Real Estate: Short Sale

February 21, 2008 10:15:55 AM PST
As the national mortgage crisis threatens millions of Americans, more people than ever are choosing to short-sale their homes rather than face foreclosure. A short sale occurs when a lender agrees to allow a homeowner to sell the home for less than the mortgage owed on it. The lender either absorbs the difference or requires a borrower to pay it back in a lump sum judgment or payment plan. This allows homeowners to walk away from their houses without going into foreclosure and seriously damaging their credit.

Michael Golden of the Chicago Association of Realtors answers the most frequently asked questions on how the Short Sale process really works.

1) What is a Short Sale?
When a property is sold for less than is owed by the mortgage or mortgages. Can only happen when a bank approves those transactions, which means you add a third party to the contract: buyer, seller, bank. Most SS revolve around properties where there is more than one mortgage, first and second, and most of those sales are when someone used both when they bought the house. 80-10-10 loan: 80% from first lender, 10% from second, 10$ from buyer. Most of the time, short sales are with more than one mortgage. Not enough equity in them.
====
TASKS:
A – Decide whether each statement agrees with the short sale article, answering yes or no and quoting the words that settle it: (i) A short sale can only go through with the bank's approval. (ii) In a short sale, the lender always absorbs the difference between the sale price and the mortgage owed. (iii) Most short sales involve properties with only one mortgage.
B – Reproduce the short sale article word for word, everything from "When a property" down to "equity in them.".

EXTRACTED INFORMATION:
====
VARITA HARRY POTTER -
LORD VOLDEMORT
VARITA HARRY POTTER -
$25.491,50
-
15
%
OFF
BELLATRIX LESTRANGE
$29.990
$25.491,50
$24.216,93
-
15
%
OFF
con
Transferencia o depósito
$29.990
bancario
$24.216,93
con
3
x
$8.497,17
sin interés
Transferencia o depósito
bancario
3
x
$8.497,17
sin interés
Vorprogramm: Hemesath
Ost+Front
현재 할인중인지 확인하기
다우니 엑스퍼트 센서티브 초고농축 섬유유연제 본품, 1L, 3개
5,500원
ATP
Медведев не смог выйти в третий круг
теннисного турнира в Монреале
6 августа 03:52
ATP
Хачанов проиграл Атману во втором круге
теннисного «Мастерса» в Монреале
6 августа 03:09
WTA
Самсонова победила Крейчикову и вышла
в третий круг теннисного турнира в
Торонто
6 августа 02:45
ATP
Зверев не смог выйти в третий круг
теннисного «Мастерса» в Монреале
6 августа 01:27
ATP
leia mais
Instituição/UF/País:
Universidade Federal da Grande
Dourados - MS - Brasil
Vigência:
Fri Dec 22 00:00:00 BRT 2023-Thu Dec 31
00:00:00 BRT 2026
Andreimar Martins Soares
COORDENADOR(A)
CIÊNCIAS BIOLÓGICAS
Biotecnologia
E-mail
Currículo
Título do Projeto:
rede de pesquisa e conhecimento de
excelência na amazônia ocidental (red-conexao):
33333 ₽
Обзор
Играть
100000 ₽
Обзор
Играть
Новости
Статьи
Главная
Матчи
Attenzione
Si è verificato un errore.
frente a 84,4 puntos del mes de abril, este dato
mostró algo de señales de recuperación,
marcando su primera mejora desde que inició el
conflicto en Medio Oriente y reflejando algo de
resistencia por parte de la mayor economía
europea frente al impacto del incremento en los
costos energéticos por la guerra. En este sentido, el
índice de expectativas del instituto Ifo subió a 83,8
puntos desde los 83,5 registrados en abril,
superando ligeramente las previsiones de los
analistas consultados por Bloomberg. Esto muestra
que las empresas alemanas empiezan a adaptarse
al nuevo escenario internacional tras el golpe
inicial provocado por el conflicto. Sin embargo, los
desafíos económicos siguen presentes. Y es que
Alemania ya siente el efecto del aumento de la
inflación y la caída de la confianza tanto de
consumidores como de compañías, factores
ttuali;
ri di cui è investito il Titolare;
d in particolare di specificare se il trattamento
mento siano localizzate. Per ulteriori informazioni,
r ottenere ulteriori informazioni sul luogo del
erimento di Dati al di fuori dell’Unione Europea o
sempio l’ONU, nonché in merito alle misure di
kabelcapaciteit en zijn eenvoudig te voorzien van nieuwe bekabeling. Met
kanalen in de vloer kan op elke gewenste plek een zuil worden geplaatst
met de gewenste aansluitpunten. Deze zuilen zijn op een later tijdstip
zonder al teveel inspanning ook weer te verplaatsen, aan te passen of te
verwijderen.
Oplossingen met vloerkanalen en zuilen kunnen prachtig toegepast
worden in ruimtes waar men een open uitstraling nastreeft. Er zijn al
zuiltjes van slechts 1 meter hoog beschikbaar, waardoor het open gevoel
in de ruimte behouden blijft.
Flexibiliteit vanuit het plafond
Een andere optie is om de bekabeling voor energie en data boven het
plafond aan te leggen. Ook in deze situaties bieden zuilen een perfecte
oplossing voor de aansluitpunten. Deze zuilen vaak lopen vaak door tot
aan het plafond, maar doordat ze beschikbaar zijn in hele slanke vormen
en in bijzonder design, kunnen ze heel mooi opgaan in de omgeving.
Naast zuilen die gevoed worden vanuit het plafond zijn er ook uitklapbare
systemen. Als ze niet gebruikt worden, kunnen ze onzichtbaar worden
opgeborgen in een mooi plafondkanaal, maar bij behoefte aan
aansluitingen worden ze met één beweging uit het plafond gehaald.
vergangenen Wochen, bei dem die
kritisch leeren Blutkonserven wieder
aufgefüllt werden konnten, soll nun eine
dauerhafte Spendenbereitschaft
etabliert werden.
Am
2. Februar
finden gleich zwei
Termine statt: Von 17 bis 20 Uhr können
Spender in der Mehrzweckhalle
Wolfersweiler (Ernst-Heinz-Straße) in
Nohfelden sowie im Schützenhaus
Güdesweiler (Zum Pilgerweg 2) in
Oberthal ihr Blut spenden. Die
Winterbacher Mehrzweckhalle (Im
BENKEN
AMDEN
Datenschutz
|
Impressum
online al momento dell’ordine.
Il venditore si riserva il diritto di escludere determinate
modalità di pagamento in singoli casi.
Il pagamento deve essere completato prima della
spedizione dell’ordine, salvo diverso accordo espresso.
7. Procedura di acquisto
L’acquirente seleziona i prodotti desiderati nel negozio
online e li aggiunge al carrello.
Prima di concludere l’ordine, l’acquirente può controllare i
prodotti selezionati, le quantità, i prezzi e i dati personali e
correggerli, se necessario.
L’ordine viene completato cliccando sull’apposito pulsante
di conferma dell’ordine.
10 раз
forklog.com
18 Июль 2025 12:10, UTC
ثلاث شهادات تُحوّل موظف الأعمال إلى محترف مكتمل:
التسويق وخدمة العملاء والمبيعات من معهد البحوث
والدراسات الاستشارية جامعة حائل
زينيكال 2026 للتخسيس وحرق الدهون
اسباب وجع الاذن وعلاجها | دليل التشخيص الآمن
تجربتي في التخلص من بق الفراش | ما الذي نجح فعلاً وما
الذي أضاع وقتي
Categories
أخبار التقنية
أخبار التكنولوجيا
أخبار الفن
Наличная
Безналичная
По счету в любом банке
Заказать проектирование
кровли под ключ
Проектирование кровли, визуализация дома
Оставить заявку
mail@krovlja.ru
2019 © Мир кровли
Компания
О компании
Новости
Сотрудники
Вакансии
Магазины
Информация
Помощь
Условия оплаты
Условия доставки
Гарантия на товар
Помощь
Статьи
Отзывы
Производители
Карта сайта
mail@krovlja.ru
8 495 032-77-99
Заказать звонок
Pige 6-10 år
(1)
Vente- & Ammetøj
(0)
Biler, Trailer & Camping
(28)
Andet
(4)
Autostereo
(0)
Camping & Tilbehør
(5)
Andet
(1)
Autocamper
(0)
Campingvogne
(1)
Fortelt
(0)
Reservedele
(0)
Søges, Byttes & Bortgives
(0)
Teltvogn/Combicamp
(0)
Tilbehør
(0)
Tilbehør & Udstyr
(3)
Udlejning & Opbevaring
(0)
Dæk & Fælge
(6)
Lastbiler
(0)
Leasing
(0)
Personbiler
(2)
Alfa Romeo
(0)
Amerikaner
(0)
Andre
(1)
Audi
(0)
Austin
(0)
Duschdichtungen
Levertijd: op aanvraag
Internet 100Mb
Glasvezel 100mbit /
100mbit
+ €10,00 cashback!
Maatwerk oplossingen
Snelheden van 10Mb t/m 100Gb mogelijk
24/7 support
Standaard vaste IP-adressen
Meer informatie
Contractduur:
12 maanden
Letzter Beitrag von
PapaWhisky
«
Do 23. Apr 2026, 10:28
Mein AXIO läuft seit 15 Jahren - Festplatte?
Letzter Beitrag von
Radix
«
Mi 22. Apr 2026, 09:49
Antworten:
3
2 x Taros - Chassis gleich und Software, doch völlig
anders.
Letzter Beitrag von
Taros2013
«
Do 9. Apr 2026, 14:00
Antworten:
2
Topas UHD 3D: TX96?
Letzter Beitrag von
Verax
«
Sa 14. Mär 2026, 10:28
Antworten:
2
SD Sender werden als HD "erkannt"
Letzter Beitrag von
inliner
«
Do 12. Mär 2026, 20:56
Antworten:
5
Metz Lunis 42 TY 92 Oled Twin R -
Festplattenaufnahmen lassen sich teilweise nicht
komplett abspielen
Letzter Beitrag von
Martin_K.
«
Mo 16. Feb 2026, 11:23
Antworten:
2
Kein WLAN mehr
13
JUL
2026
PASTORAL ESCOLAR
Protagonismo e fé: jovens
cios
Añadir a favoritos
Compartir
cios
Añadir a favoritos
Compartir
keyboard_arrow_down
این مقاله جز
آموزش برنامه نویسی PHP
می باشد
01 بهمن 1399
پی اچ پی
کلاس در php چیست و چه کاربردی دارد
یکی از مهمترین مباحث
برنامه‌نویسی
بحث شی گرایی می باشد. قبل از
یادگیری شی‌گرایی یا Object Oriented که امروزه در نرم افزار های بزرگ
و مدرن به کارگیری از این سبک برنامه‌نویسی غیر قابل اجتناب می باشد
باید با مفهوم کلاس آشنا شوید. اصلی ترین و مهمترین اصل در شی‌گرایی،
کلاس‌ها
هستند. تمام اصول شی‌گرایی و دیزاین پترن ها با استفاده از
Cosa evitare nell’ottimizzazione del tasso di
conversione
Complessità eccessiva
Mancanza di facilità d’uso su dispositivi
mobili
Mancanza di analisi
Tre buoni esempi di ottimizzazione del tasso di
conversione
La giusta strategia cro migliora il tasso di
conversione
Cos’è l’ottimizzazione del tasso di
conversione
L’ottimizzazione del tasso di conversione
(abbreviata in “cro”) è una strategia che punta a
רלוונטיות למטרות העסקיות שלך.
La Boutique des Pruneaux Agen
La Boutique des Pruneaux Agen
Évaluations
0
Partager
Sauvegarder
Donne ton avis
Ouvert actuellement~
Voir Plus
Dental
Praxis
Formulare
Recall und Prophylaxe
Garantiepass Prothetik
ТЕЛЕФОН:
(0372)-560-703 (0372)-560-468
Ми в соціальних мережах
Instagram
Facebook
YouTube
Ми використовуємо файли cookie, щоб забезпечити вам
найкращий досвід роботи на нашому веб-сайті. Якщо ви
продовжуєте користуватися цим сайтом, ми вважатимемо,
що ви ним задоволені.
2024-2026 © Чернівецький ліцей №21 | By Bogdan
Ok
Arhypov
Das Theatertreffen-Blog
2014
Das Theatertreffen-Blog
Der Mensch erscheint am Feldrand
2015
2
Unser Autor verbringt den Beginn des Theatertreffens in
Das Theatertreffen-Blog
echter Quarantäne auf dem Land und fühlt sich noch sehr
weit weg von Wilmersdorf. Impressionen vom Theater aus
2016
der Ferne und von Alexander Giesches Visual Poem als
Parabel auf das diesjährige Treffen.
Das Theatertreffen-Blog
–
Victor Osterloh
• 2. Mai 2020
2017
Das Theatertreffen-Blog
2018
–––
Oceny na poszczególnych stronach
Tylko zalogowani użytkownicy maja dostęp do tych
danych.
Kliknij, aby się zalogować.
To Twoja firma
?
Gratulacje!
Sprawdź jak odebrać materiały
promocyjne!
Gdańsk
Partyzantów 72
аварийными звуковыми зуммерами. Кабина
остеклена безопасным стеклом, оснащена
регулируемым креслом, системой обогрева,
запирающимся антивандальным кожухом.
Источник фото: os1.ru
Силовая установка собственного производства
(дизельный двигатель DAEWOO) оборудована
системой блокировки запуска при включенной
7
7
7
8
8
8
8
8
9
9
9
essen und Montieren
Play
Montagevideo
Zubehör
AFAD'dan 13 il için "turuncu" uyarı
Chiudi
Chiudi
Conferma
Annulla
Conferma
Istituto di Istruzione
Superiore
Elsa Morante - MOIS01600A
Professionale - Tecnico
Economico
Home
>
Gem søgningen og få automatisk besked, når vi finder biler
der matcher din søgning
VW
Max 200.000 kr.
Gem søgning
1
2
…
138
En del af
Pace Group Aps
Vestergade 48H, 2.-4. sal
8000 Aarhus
====
SOLUTIONS TO EACH TASK:
A –
(i) Yes: "Can only happen when a bank approves those transactions"
(ii) No: "The lender either absorbs the difference or requires a borrower to pay it back in a lump sum judgment or payment plan."
(iii) No: "Most of the time, short sales are with more than one mortgage."

B –
When a property is sold for less than is owed by the mortgage or mortgages. Can only happen when a bank approves those transactions, which means you add a third party to the contract: buyer, seller, bank. Most SS revolve around properties where there is more than one mortgage, first and second, and most of those sales are when someone used both when they bought the house. 80-10-10 loan: 80% from first lender, 10% from second, 10$ from buyer. Most of the time, short sales are with more than one mortgage. Not enough equity in them.